The sinister side of `The Cat in the Hat'

For parents of young kids, it may no longer be considered a story of playful chaos. Perhaps, like me, you will now see it as an homage to parental irresponsibility.

Posted: Wednesday, May 05, 1999

As a parent of a young child learning to read, I recently introduced my son to one of the great books of my youth: ``The Cat in the Hat,'' written by an American institution, Dr. Seuss.

I'm sure you know the story. . . this rather large cat (in a red and white striped hat) comes to the house of two children, juggles some furniture, invites some of his friends to come in and trash the place, cleans it all up and leaves just as the kids' mother comes home. The story is told in playful, up-tempo rhymes, and, for kids, is a fun, imaginative tale with unpredictable twists and turns.

However, for parents of young kids, it may no longer be considered a story of playful chaos. Perhaps, like me, you will now see it as an homage to parental irresponsibility, suggestive criminal behavior and a willful disrespect for property. Let me explain. . .

The book begins with two kids at home. . . alone. This is the first ``red flag.'' These days, two young kids at home alone - all day - without any supervision borders on abandonment. In fact, parents have been indicted for less! Second, why aren't these kids in school? Staring listlessly out the window is no way to expand their minds. The next thing you know, they'll start watching Jerry Springer, or worse, congressional hearings on C-Span.
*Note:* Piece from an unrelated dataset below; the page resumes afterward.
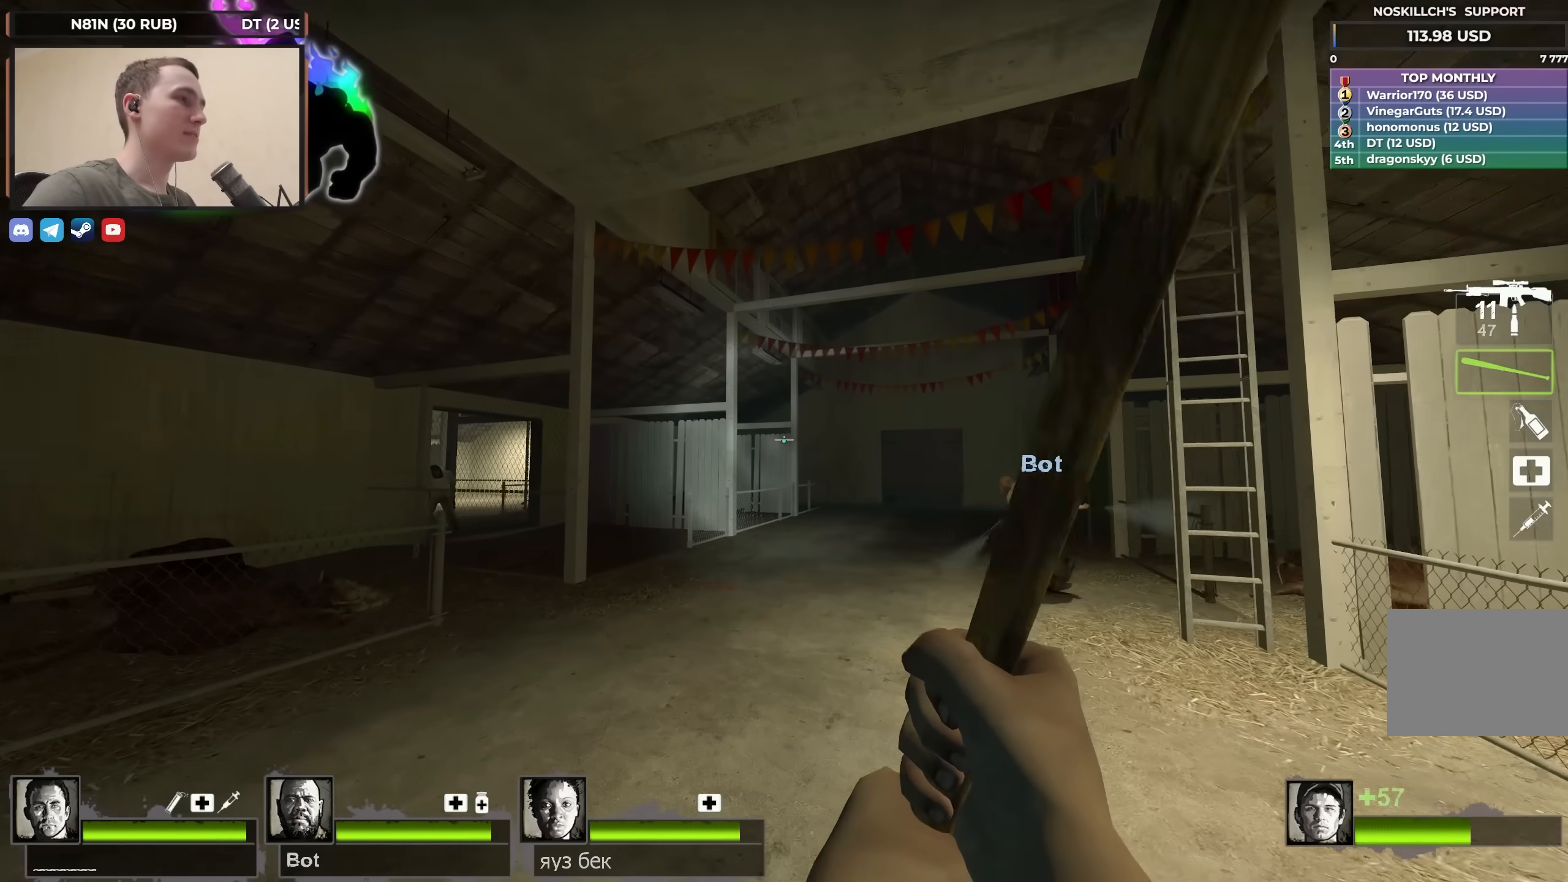
{"keys": ["w"], "events": [[33, "a", "down"], [83, "a", "up"]]}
Third, what about the ``Cat in the Hat''? He is supposed to be a cat, but he is as big as an adult, he talks like an adult, and he has very adultlike features, which leads me to think that he is no cat at all, but is a criminal dressed up like a cat!

Folks, like me, you will probably notice all of these problems just a few pages into the story. It gets worse. In what can only be considered more evidence that this cat was a criminal, the ``Cat in the Hat'' enters the house with a loud bang (does he kick open the locked door, perhaps?) and walks into the living room wearing a bizarre looking Dennis Rodman hat. These kids do not know this Cat! He was not invited! (Breaking and entering?)

Then this cat tells the kids their mother approves of his being there (I don't know about you, but I warn my boys never to listen to that line).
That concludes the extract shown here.